Copy every entry verbatim and skip the pictures.

Extracted page text data
= = =
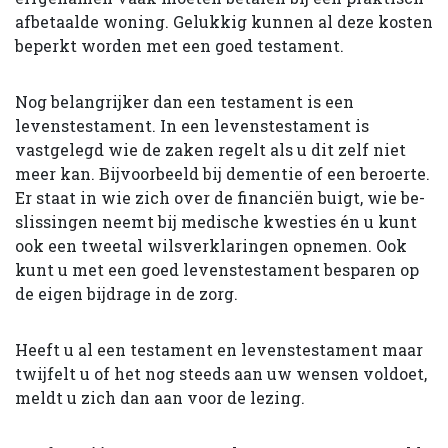
afbetaalde woning. Gelukkig kunnen al deze kosten
beperkt worden met een goed testament.
Nog belangrijker dan een testament is een
levenstestament. In een levenstesta­ment is
vastgelegd wie de zaken regelt als u dit zelf niet
meer kan. Bijvoorbeeld bij dementie of een beroerte.
Er staat in wie zich over de financiën buigt, wie be­
slissingen neemt bij medische kwesties én u kunt
ook een tweetal wilsverklarin­gen opnemen. Ook
kunt u met een goed levenstestament besparen op
de eigen bijdrage in de zorg.
Heeft u al een testament en levenstestament maar
twijfelt u of het nog steeds aan uw wensen voldoet,
meldt u zich dan aan voor de lezing.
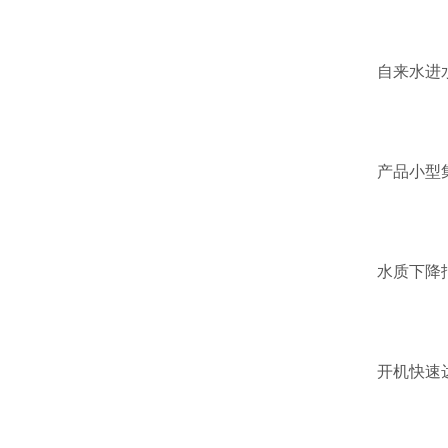
自来水进水
产品小型集
水质下降报
开机快速达到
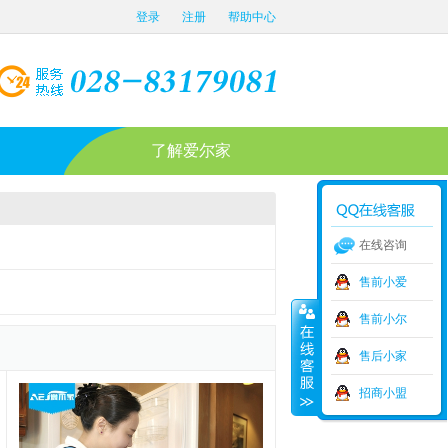
登录
注册
帮助中心
了解爱尔家
在线咨询
售前小爱
售前小尔
售后小家
招商小盟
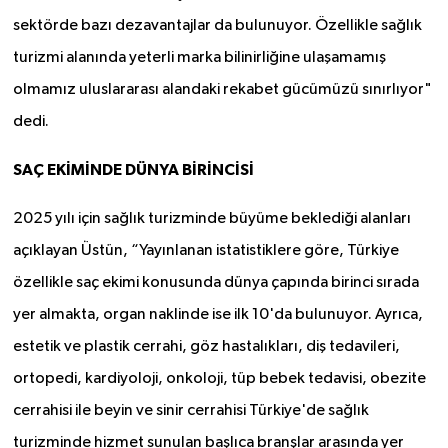
sektörde bazı dezavantajlar da bulunuyor. Özellikle sağlık
turizmi alanında yeterli marka bilinirliğine ulaşamamış
olmamız uluslararası alandaki rekabet gücümüzü sınırlıyor"
dedi.
SAÇ EKİMİNDE DÜNYA BİRİNCİSİ
2025 yılı için sağlık turizminde büyüme beklediği alanları
açıklayan Üstün, “Yayınlanan istatistiklere göre, Türkiye
özellikle saç ekimi konusunda dünya çapında birinci sırada
yer almakta, organ naklinde ise ilk 10'da bulunuyor. Ayrıca,
estetik ve plastik cerrahi, göz hastalıkları, diş tedavileri,
ortopedi, kardiyoloji, onkoloji, tüp bebek tedavisi, obezite
cerrahisi ile beyin ve sinir cerrahisi Türkiye'de sağlık
turizminde hizmet sunulan başlıca branşlar arasında yer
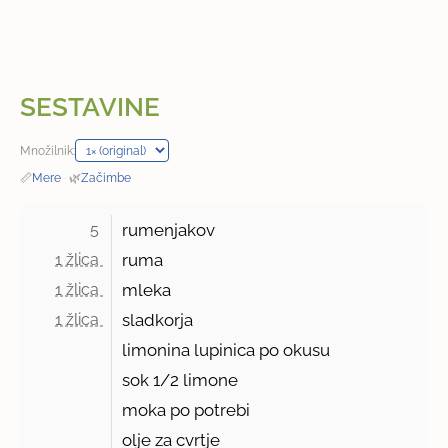
SESTAVINE
Množilnik:
📏
Mere
·
🌿
Začimbe
5 
rumenjakov
1 žlica 
ruma
1 žlica 
mleka
1 žlica 
sladkorja
limonina lupinica po okusu
sok 1/2 limone
moka po potrebi
olje za cvrtje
= = =
- _RESPONSE TO THIS TASK_
afbetaalde woning. Gelukkig kunnen al deze kosten
beperkt worden met een goed testament.
Nog belangrijker dan een testament is een
levenstestament. In een levenstesta­ment is
vastgelegd wie de zaken regelt als u dit zelf niet
meer kan. Bijvoorbeeld bij dementie of een beroerte.
Er staat in wie zich over de financiën buigt, wie be­
slissingen neemt bij medische kwesties én u kunt
ook een tweetal wilsverklarin­gen opnemen. Ook
kunt u met een goed levenstestament besparen op
de eigen bijdrage in de zorg.
Heeft u al een testament en levenstestament maar
twijfelt u of het nog steeds aan uw wensen voldoet,
meldt u zich dan aan voor de lezing.
自来水进水
产品小型集
水质下降报
开机快速达到
登录
注册
帮助中心
了解爱尔家
在线咨询
售前小爱
售前小尔
售后小家
招商小盟
sektörde bazı dezavantajlar da bulunuyor. Özellikle sağlık
turizmi alanında yeterli marka bilinirliğine ulaşamamış
olmamız uluslararası alandaki rekabet gücümüzü sınırlıyor"
dedi.
SAÇ EKİMİNDE DÜNYA BİRİNCİSİ
2025 yılı için sağlık turizminde büyüme beklediği alanları
açıklayan Üstün, “Yayınlanan istatistiklere göre, Türkiye
özellikle saç ekimi konusunda dünya çapında birinci sırada
yer almakta, organ naklinde ise ilk 10'da bulunuyor. Ayrıca,
estetik ve plastik cerrahi, göz hastalıkları, diş tedavileri,
ortopedi, kardiyoloji, onkoloji, tüp bebek tedavisi, obezite
cerrahisi ile beyin ve sinir cerrahisi Türkiye'de sağlık
turizminde hizmet sunulan başlıca branşlar arasında yer
SESTAVINE
Množilnik:
📏
Mere
·
🌿
Začimbe
5 
rumenjakov
1 žlica 
ruma
1 žlica 
mleka
1 žlica 
sladkorja
limonina lupinica po okusu
sok 1/2 limone
moka po potrebi
olje za cvrtje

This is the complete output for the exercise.